We are now in the top folder of the package hierarchy. We will create a text file with documentation (prefixed by hashtag single quote) in the r CRANpkg("roxygen2") format. The text vector jlines defines the content. (Usually you will create your documentation and function code in a text editor.)

setwd(tmpd)
setwd("juxtaPack")
jlines = 
"#' render a chromosome and locations of ESRRA binding sites
#' @param chrname character(1) giving UCSC chromosome name
#' @examples
#' juxta()
#' @export
juxta = function (chrname='chr22', ...) 
{
    require(ERBS)
    data(HepG2)
    data(GM12878)
    require(ggbio)
    require(GenomicRanges)
    ac = as.character
    ap1 = autoplot(HepG2[which(ac(seqnames(HepG2))==chrname)])
    ap2 = autoplot(GM12878[which(ac(seqnames(GM12878))==chrname)])
    tracks(HepG2 = ap1, Bcell = ap2, ...)
}
"

We descend to the R folder and write our text file.

setwd(tmpd)
setwd("juxtaPack")
setwd("R")
writeLines(jlines, "jux.R")

We ascend to the package root and run document and install to get access to the new package.

setwd(tmpd)
setwd("juxtaPack")
document()
install()
setwd(curd) # go back to where you started
library(juxtaPack)
juxta

In summary:

  • We have used writeLines to generate a combination of roxygen documentation and R code in the file jux.R, in folder R, which was created as a subfolder of folder juxtaPack.
  • We then changed to the juxtaPack folder and ran document() that will translate the roxygen lines to statements in NAMESPACE and to a .Rd file in man.
  • We then ran install() to install the package in R, returned to our initial folder, and used library(juxtaPack) to attach our new package.

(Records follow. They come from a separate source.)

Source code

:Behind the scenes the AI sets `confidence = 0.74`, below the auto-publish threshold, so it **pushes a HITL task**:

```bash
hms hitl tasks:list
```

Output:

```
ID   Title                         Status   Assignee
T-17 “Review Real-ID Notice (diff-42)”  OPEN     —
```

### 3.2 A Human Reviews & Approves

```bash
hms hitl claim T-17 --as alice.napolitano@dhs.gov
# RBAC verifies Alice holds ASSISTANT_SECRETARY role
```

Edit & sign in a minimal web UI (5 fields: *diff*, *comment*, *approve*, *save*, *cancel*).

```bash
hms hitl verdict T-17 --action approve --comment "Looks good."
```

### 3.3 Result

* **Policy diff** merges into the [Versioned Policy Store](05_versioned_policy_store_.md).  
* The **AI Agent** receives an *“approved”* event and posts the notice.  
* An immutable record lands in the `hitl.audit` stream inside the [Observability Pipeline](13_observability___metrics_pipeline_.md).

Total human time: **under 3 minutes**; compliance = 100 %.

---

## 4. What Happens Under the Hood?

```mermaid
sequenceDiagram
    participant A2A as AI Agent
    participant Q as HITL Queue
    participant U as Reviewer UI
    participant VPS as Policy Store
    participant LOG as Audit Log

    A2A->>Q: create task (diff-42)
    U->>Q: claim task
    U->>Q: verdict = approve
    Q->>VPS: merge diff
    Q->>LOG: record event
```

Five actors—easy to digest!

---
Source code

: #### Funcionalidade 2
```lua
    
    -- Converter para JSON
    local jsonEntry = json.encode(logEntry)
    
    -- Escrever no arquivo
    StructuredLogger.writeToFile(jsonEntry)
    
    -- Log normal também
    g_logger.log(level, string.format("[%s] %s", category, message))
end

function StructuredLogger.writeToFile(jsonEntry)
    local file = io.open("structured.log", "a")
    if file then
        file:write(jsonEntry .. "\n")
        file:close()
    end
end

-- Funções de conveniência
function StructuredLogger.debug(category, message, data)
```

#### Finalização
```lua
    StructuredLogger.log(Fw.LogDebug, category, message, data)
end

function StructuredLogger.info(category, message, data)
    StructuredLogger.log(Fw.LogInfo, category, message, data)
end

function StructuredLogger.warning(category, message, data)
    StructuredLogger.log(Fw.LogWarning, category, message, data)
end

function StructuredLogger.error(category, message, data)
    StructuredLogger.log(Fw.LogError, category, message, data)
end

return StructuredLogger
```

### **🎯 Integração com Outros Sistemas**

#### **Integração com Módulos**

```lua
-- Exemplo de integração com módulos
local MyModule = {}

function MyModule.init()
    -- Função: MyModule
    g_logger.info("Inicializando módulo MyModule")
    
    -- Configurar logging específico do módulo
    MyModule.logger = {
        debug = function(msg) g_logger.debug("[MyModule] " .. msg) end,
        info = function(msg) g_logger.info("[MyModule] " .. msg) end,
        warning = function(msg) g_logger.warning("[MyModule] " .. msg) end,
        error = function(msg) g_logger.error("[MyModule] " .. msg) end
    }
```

Full development would include production of a vignette and a suite of unit tests, giving a meaningful basis for using check() in devtools.
In a more extensive course, these would be addressed, but you can learn about them yourself by looking at any Bioconductor package. A good example is r Biocpkg("IRanges"), which has extensive unit testing. There are many other good examples.

Wrapping up

You are now in a good position to revisit the motivations and core values section of the course pages.

In that section we described the concepts of functional object-oriented programming and continuous integration as they pertain to the development of highly reliable and relevant software tools, used in a variety of subdomains of genome science. The software engineering and reproducible research underpinnings of the Bioconductor project are at the heart of its scientific impact. For a nice set of remarks on usability in upcoming cloud contexts, see this recent Nature Toolbox commentary.